Le plus international des cinéastes québécois (Les invasions barbares ont été vues par 1,3 million de Français et ont trôné en tête du box-office en Italie et au Brésil) a obtenu un baccalauréat en histoire en 1962. Il n’a pas fait d’études de deuxième et de troisième cycle mais s’improvise volontiers chargé de cours sur les plateaux de tournage. «Il nous donne des cours particuliers entre les scènes», mentionne la comédienne Dominique Michel, interviewée dans un document vidéo diffusé durant la soirée. Réalisé par le secrétaire général de l’Association des diplômés, Michel Saint-Laurent, ce petit bijou de 12 minutes a tracé un portrait sympathique du premier artiste en 37 ans à recevoir la médaille de l’Ordre.

Pour l’historien du cinéma Germain Lacasse, Denys Arcand est un moraliste des temps modernes. «Ses premiers films comme Gina ou On est au coton présentaient des mouvements ouvriers, des luttes populaires. Aujourd’hui, il continue de mettre en scène des sujets inspirés de la société actuelle, avec leurs enjeux moraux. Je dirais qu’il est un Jésus laïque médiatique.»

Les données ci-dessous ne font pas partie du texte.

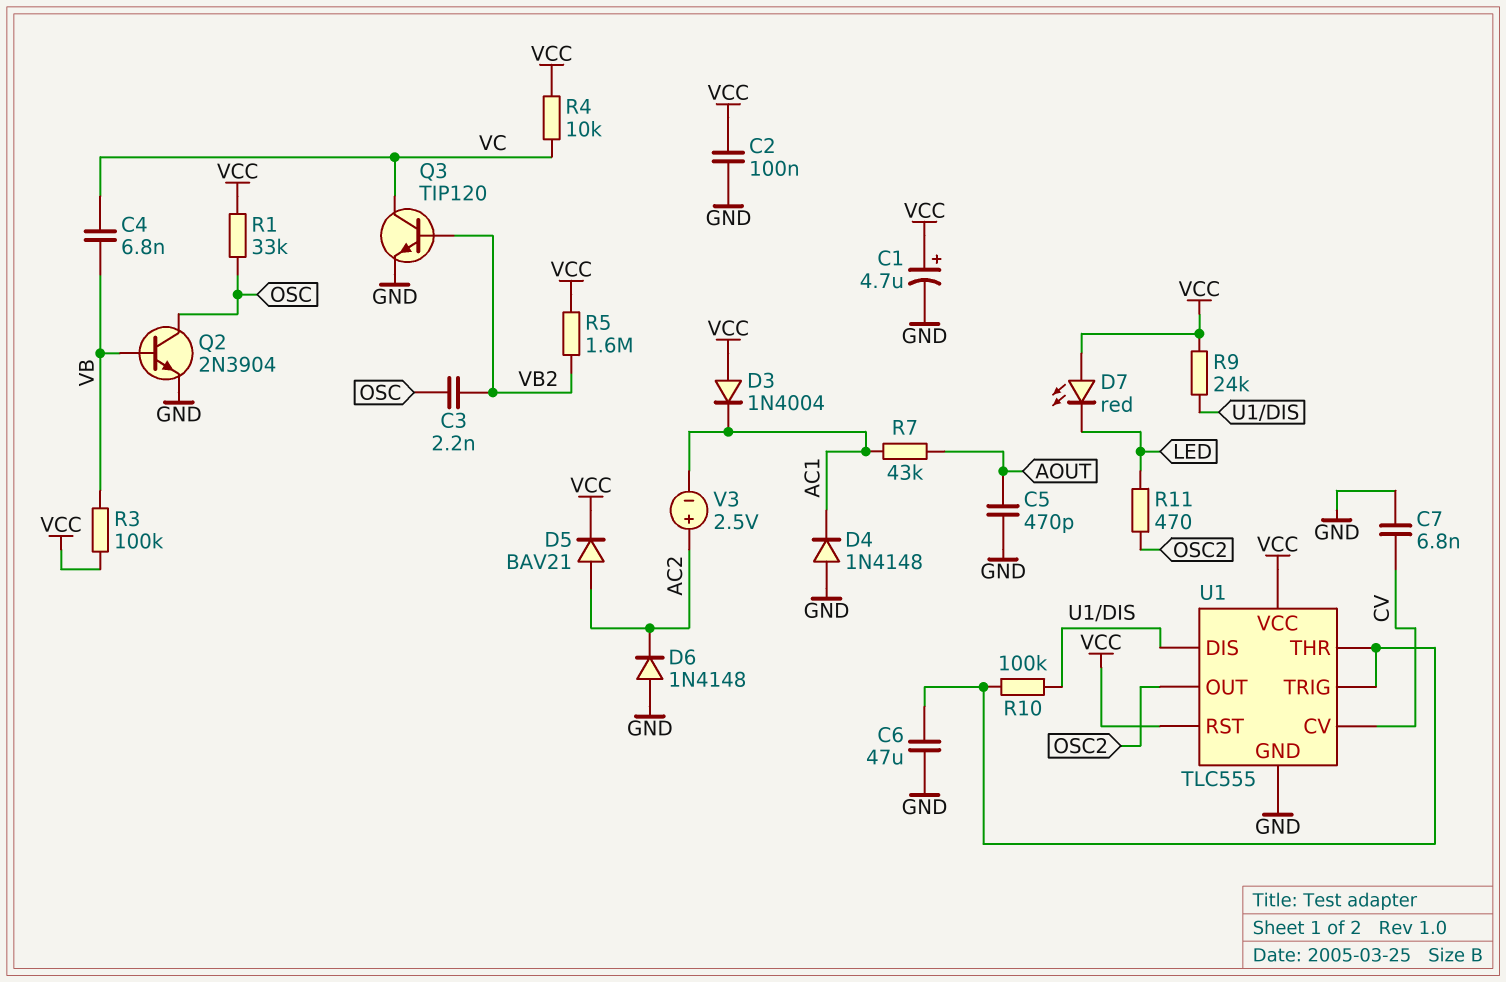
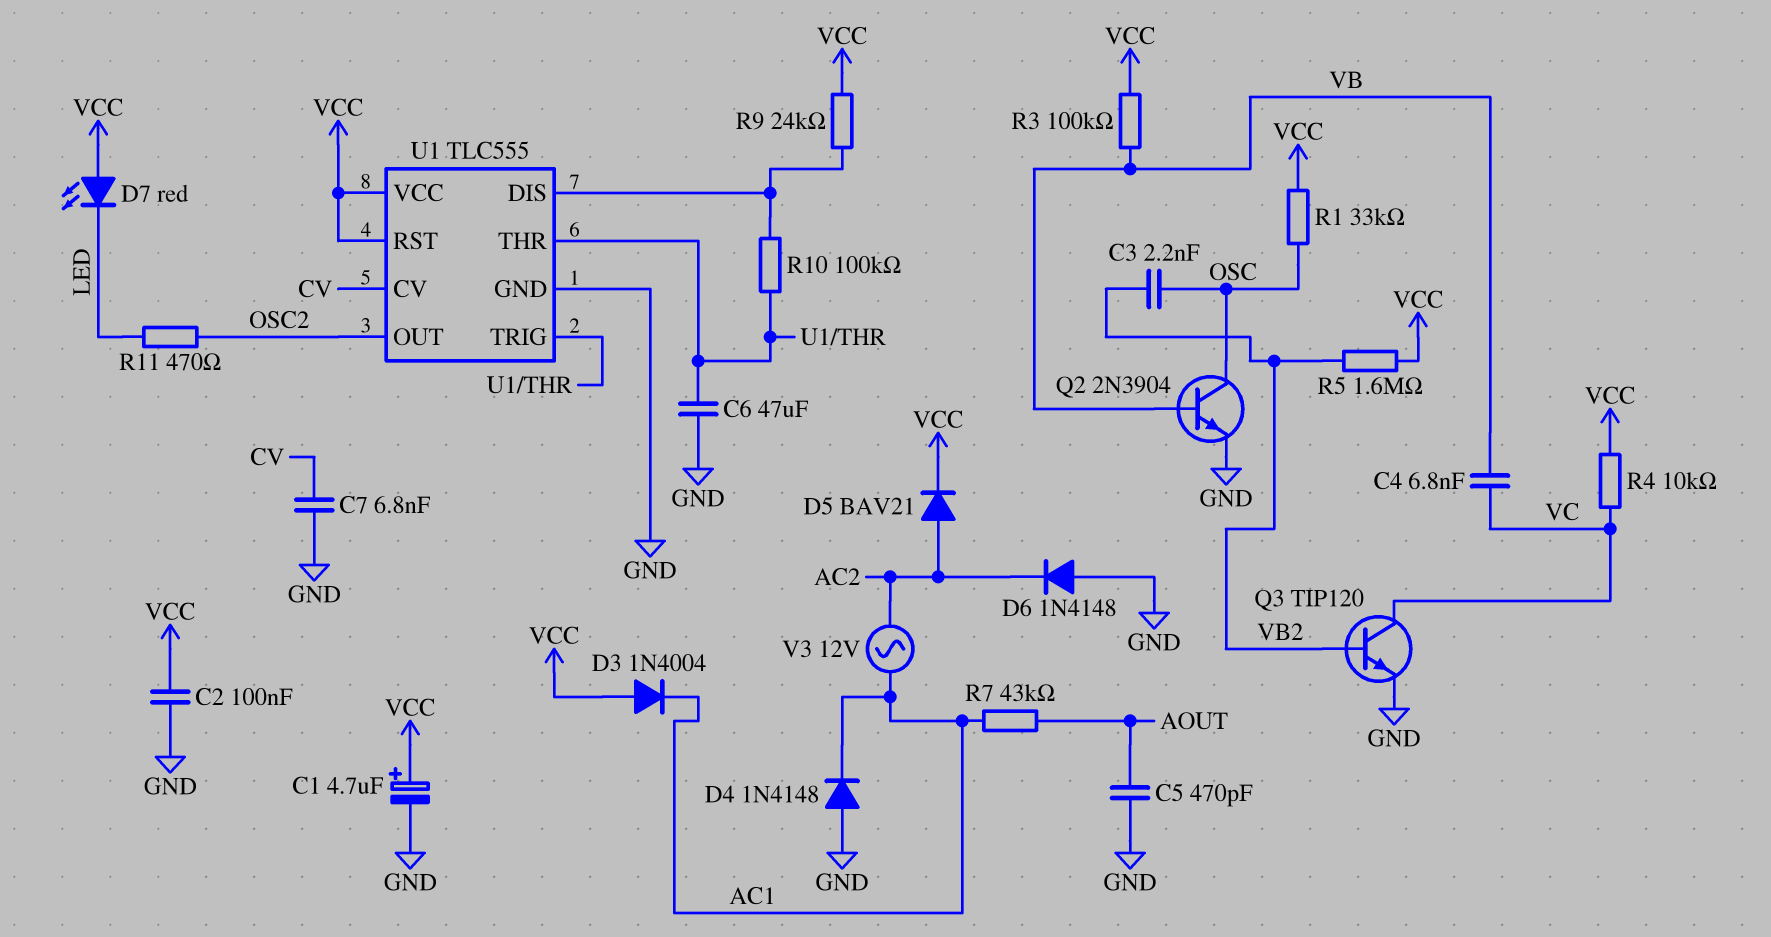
V3: 2.5V (plus AC2, minus AC1) -> AC 12V (AC1, AC2)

«C’est un homme calme, instruit, renseigné, qui a beaucoup d’humour», dit encore Dominique Michel, qui serait prête à tout pour jouer de nouveau dans ses films. Même s’il s’agit d’un rôle effacé consistant à «ouvrir une porte».

Louise Portal et Johanne-Marie Tremblay ont aussi fait part de leur admiration pour ce cinéaste singulier. «S’il avait les moyens des cinéastes d’Hollywood, ses films auraient un rayonnement comparable à Titanic», lance Germain Lacasse.

Trois médailles

Plus de 200 personnalités des milieux des arts et des affaires étaient venues applaudir le lauréat. Parmi elles, Pierre Karl Péladeau, Robert Parizeau, Bernard Lamarre, Dorothée Berryman, Louise Portal, Louise Marleau, Claude Dubois et bien d’autres.

Trois autres illustres diplômés de l’Université de Montréal ont reçu la médaille de l’établissement: Pierre Audet-Lapointe, président fondateur de la Fondation québécoise du cancer; Emmett Johns, président fondateur de l’organisme Le bon Dieu dans la rue; et Paul Gérin-Lajoie, président fondateur de la fondation qui porte son nom. Cette remise de médailles au cours de la soirée de gala avait un caractère exceptionnel, puisqu’elle s’inscrivait dans les célébrations du 125e anniversaire de l’UdeM. Les trois médaillés sont issus des facultés fondatrices: médecine, théologie et droit.

«Je suis gêné de recevoir cet honneur devant vous, messieurs Audet-Lapointe, Johns et Gérin-Lajoie, a déclaré Denys Arcand. Vous avez fait des choses vraiment utiles, alors que moi je ne suis qu’un saltimbanque.»

Ces quatre diplômés ont marqué le Québec, a commenté le recteur Robert Lacroix. Mais alors que cinq nouveaux pavillons sont en construction sur le campus, il estime que la société québécoise n’est pas au bout de ses surprises. «Cette université n’a pas fini d’étonner», a-t-il conclu.